▶ _SOURCE DOCUMENT_:
--- START ---

Edmund Henry Parker, 2nd Earl of Morley (10 June 181028 August 1864), styled Viscount Boringdon from 1817 to 1840, was a British peer and Whig politician.

Early life 
Morley was the son of John Parker, 1st Earl of Morley and his second wife Frances Talbot, and was educated at Christ Church, Oxford.

Career 
In 1840 Morley succeeded his father as second Earl of Morley and took his seat on the Whig benches in the House of Lords. He was appointed Colonel of the South Devon Militia on 8 January 1845 and held the post until it was abolished in 1852. From 1846 to 1852 he served as a Lord-in-waiting (government whip in the House of Lords) in the Whig administration of Lord John Russell. Morley was also a Deputy Lieutenant of Devon and a Lord of the Bedchamber to Prince Albert.

--- END ---

▶ _EXTRACTED INFORMATION_:
--- START ---

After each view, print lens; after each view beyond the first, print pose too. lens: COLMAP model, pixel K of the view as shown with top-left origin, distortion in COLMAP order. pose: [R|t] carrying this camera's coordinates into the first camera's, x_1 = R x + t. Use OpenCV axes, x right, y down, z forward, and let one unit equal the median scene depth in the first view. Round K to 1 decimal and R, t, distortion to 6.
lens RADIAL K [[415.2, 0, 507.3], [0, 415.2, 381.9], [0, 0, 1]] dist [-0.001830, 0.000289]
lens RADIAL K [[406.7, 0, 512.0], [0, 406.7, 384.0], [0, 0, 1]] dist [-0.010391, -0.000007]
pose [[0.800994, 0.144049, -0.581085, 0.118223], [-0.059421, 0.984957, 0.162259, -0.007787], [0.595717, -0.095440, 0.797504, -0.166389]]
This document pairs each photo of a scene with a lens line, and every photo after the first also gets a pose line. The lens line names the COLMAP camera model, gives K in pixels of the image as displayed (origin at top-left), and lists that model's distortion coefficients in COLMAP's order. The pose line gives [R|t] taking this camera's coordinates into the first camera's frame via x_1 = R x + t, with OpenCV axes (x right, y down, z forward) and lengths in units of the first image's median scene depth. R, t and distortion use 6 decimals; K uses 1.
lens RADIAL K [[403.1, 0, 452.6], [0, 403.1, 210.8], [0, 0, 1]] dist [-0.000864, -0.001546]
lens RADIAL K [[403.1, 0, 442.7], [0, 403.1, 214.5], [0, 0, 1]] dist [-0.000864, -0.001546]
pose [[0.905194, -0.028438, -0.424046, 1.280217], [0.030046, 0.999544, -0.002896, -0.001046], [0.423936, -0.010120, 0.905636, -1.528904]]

--- END ---
--- START ---

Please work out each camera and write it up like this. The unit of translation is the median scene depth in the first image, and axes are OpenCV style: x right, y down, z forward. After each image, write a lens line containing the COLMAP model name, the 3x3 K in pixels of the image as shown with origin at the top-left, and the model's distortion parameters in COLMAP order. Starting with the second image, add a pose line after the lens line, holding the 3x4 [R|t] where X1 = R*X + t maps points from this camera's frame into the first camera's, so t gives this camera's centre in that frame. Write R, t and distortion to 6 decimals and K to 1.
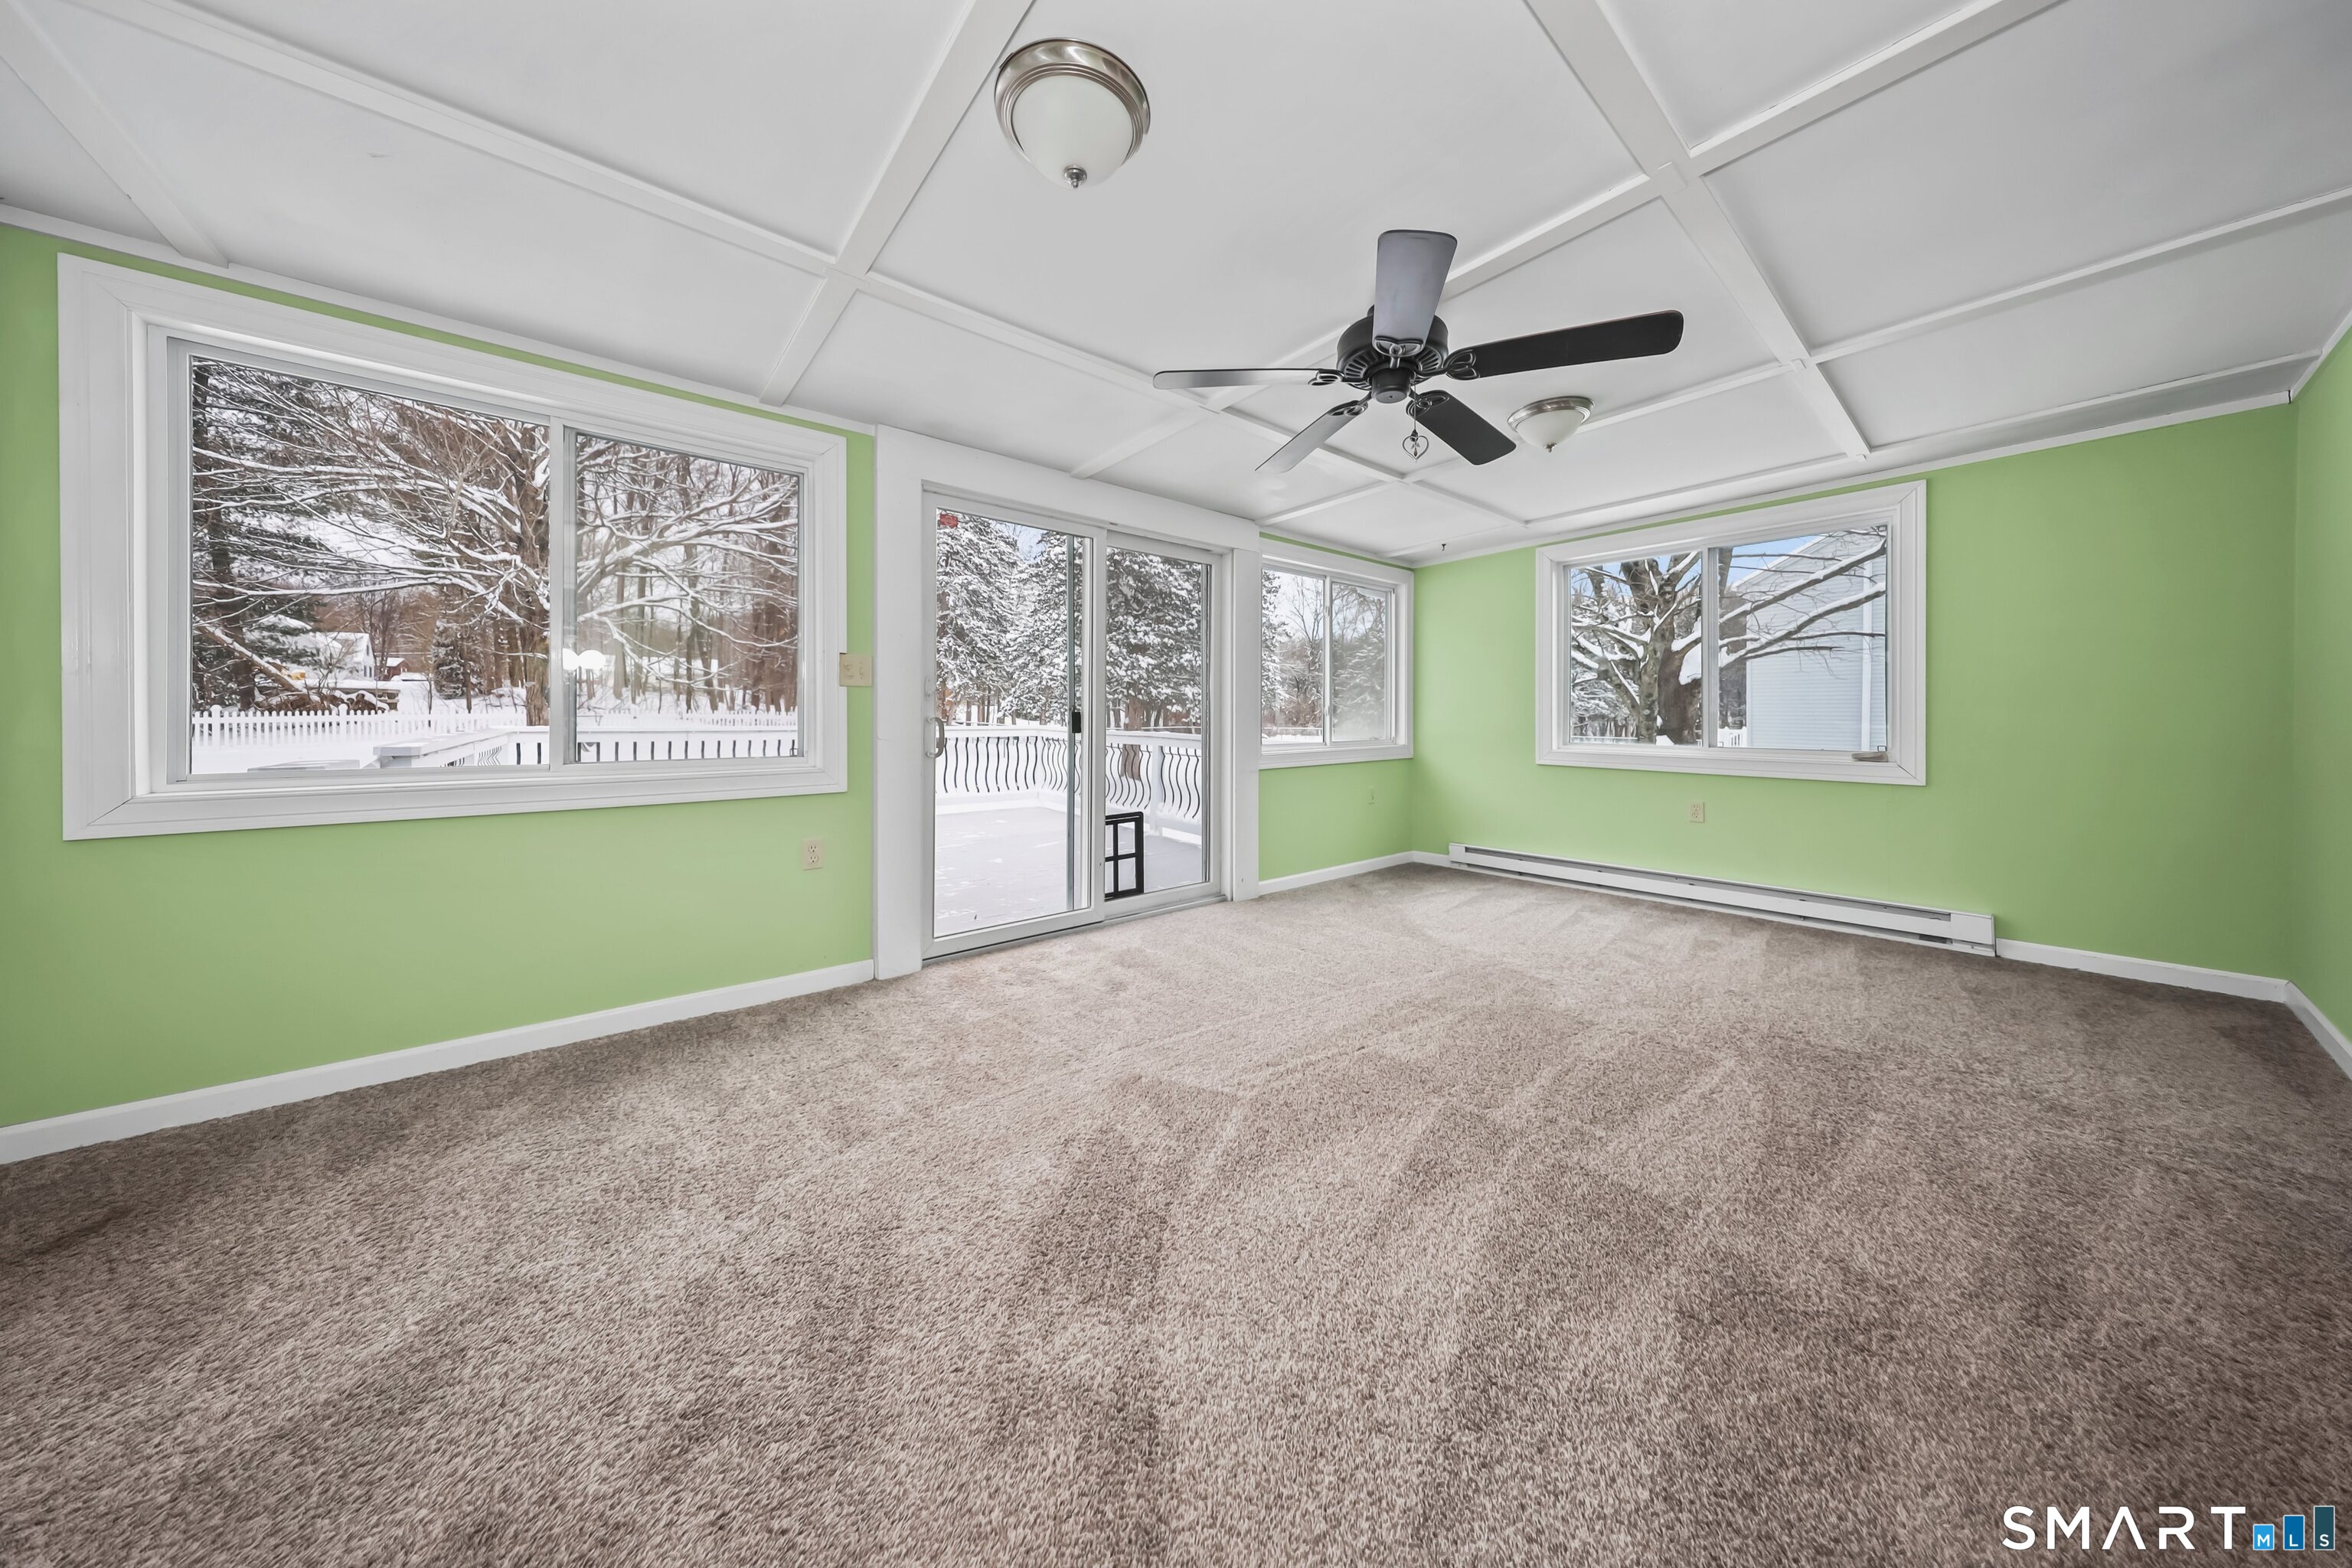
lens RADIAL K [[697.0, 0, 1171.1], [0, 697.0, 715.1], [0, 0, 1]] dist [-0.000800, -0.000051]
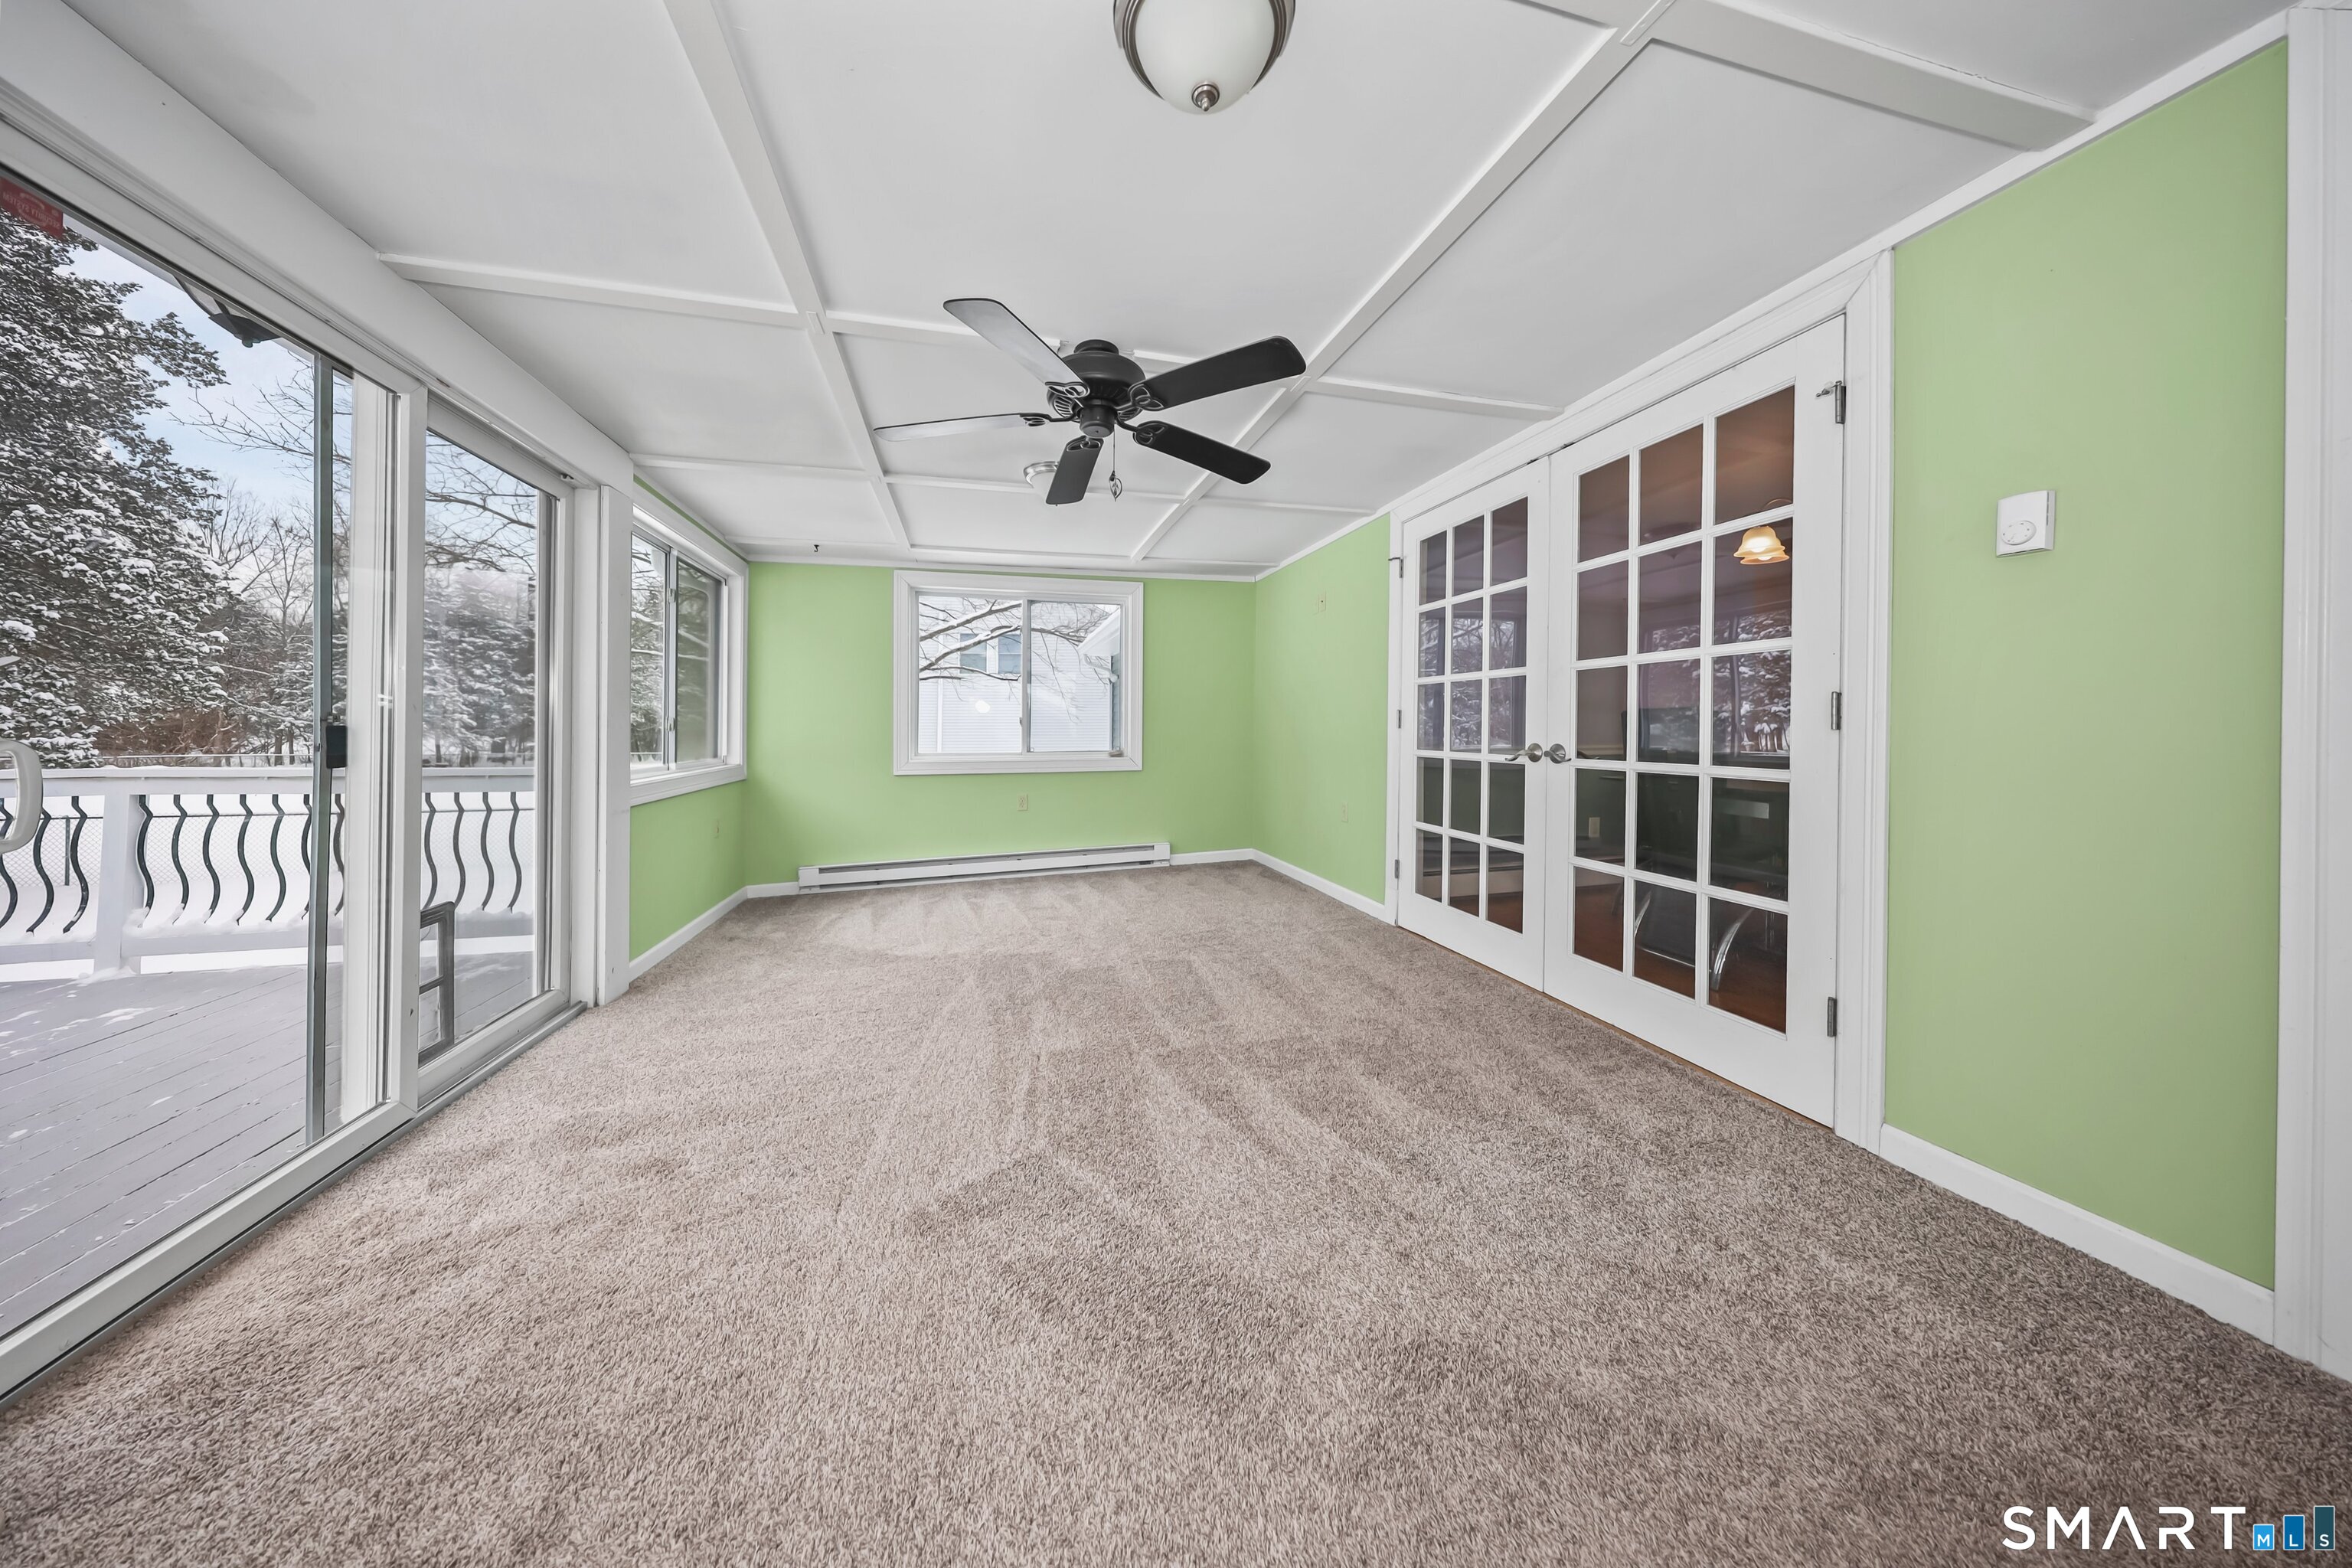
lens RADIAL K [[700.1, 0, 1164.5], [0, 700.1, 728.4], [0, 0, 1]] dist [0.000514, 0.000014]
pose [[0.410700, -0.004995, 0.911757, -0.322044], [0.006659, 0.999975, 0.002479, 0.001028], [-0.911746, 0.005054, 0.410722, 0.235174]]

--- END ---
--- START ---

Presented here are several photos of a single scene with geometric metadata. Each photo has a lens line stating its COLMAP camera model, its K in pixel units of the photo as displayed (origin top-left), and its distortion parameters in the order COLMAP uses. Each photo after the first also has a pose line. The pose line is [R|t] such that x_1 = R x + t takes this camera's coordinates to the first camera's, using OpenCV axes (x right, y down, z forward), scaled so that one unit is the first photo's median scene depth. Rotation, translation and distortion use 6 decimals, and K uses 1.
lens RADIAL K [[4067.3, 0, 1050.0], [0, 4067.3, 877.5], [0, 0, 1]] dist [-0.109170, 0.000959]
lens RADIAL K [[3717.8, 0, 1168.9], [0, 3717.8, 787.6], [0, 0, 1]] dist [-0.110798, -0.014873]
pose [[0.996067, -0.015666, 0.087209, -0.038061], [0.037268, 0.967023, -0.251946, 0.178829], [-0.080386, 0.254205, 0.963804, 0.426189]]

--- END ---

▶ _ACTIVITY LIST_:
**1)** Answer these from the passage about the 2nd Earl of Morley:
(a) Where was he educated?
(b) On what date was he appointed Colonel of the South Devon Militia?
(c) Whose administration did he serve in as a Lord-in-waiting?
**2)** Extend the passage about the 2nd Earl of Morley, continuing on from its final sentence.
You won't need the entries for this.

▶ _ANSWERS TO THE EXERCISES_:
**1)**
(a) Christ Church, Oxford
(b) 8 January 1845
(c) Lord John Russell's

**2)**
Personal life 
Lord Morley married his second cousin Harriet Sophia, daughter of Montagu Edmund Parker, in 1842 and widow of William Coryton Esq. (d. 1836).

Death 
Morley died in August 1864, aged 54, and was succeeded in his titles by his son Albert, who became a prominent Liberal politician. Dowager Morley died in 1897.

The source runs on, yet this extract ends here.